La primera: Ikea retira sus lápices de madera. Se habían convertido en un símbolo de la casa, que los entregaba gratuitamente al cliente con cada compra. ¿Las razones de tal decisión? Según la propia multinacional sueca, la necesidad de adaptarse a los nuevos hábitos del consumidor, que, de acuerdo con los resultados de una encuesta realizada al efecto, se manifestó mayoritariamente en favor de las nuevas tecnologías. Conque ese viejo artilugio de grafito recubierto de madera que empezó a fabricarse allá por el siglo XVIII, al baúl de las antiguallas. Y tendrán razón, cómo se le va a ocurrir a nadie a estas alturas ponerse a apuntar su lista de productos en un papel teniendo siempre a mano el teléfono móvil. Aunque a uno le dan ganas de coger una libreta, ponerse uno de esos icónicos lápices en la oreja como hacían los antiguos tenderos y pasearse por la tienda anotando precios y productos para contrarrestar los efectos de la susodicha encuesta.
La segunda: Los colegios británicos retiran los relojes analógicos de las aulas porque los alumnos no entienden lo que dicen las manecillas, esto es, que no saben leer la hora. Acostumbrados como están a los formatos digitales, cómo van a poder interpretar el significado de esas agujas que se mueven tan despacio. De modo que adiós al reloj de la pared que ponía orden en el tiempo de las aulas, y se acabó el mirar las manecillas deseando que corrieran más deprisa para acabar pronto la clase, o al revés, que fueran más despacio en el trance siempre comprometedor de los exámenes. Aunque, al parecer, esto último ha sido otro de los motivos esgrimidos para retirarlos, dado que su presencia en las aulas no contribuía a mantener relajados a los alumnos; al contrario, les causaban un estrés innecesario.  

                  (La Razón, 30 de septiembre de 2019)

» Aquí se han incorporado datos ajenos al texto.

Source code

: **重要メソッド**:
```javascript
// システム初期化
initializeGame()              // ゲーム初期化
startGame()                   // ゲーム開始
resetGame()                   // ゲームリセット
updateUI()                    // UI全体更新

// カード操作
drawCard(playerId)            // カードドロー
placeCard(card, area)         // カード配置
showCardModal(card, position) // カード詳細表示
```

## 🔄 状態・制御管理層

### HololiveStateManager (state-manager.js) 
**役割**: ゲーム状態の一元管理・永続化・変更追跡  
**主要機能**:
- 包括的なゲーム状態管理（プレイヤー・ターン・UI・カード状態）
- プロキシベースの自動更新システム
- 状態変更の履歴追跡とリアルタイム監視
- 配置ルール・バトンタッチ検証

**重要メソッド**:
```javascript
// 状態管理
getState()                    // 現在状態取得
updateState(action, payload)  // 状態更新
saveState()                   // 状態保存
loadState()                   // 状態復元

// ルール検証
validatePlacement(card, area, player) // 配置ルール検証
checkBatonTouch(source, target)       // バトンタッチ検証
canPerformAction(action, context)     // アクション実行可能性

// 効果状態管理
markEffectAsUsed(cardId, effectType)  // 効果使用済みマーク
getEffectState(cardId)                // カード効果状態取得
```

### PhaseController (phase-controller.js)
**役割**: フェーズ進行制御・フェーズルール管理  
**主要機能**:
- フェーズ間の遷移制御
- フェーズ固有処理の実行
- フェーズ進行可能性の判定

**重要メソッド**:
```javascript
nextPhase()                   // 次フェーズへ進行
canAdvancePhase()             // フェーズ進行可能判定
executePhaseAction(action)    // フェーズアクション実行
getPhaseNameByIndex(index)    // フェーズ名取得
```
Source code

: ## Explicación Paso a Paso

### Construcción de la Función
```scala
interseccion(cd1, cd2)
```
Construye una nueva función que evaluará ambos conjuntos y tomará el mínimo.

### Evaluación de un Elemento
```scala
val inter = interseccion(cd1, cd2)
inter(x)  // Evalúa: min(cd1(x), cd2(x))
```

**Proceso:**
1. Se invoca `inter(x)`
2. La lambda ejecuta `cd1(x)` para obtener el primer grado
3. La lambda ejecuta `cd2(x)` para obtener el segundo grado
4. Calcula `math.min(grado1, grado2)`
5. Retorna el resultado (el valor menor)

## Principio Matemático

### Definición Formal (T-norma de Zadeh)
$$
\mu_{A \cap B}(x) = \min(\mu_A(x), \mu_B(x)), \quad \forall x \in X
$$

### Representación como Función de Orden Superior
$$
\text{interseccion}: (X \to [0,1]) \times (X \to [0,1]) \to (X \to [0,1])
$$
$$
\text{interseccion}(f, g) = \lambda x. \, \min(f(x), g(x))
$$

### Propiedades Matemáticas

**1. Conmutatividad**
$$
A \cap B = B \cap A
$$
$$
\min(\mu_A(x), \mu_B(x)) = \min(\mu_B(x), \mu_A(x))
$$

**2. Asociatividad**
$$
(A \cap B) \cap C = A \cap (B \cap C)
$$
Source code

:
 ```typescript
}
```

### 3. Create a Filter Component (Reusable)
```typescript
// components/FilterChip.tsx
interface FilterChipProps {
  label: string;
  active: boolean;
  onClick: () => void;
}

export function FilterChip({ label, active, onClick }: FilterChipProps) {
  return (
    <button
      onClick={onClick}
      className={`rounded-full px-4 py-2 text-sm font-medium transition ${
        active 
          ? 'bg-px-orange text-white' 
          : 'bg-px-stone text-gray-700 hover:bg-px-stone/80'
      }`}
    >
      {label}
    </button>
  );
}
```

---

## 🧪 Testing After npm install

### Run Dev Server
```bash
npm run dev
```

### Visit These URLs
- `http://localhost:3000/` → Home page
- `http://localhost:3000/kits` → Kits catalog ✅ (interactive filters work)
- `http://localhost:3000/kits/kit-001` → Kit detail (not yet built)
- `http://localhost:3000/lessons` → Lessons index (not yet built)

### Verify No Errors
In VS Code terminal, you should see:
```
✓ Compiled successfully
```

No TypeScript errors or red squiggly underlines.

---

martes, 1 de octubre de 2019

Vuelta a la escuela

No había que comprar libros de texto nuevos, porque únicamente estudiábamos la enciclopedia Álvarez, y por eso no necesitábamos tampoco ni mochila ni nada parecido.
En la pizarra de cantos de madera que llevábamos bajo el brazo nos ponía el señor maestro las cuentas -de las cuatro operaciones, y, en el caso de los más espabilados, la regla de tres simple- y los problemas, por lo común referidos a actividades de compra y venta de los productos de primera necesidad.
Nunca tuvimos estuche, para qué si no hacía falta, en cada mesa o pupitre había, justo en el centro, un agujero redondo, y en él, un recipiente de cristal que hacía las veces de tintero colectivo donde mojábamos la pluma -con mango de madera- para escribir.
El material escolar propiamente dicho y de uso particular lo guardábamos en los cajones de la mesa, cada uno en el suyo: los lápices (lapiceros, los llamábamos, y los mejores eran los que llevaban goma de borrar en la parte superior, y si no, los que venían decorados con la tabla de multiplicar), la goma de borrar, el papel secante para los borrones de tinta, el papel calcante para calcar mapas y otros dibujos especialmente difíciles, las pinturas (de Alpino, de seis, de doce... ¡o de veinticuatro!, que era el no va más, pero estas había que esperar siempre a ver si las traían los Reyes)...
Luego, a principios de la década de los sesenta, como consecuencia a lo mejor del plan de desarrollo famoso, llegaron los bolígrafos, los primeros de todo los de la marca Bic: ¡la ilusión que nos hacían aquellos pequeños estuches de plástico con dos dentro, y de distinto color, rojo y azul, o de tres, azul, rojo y negro!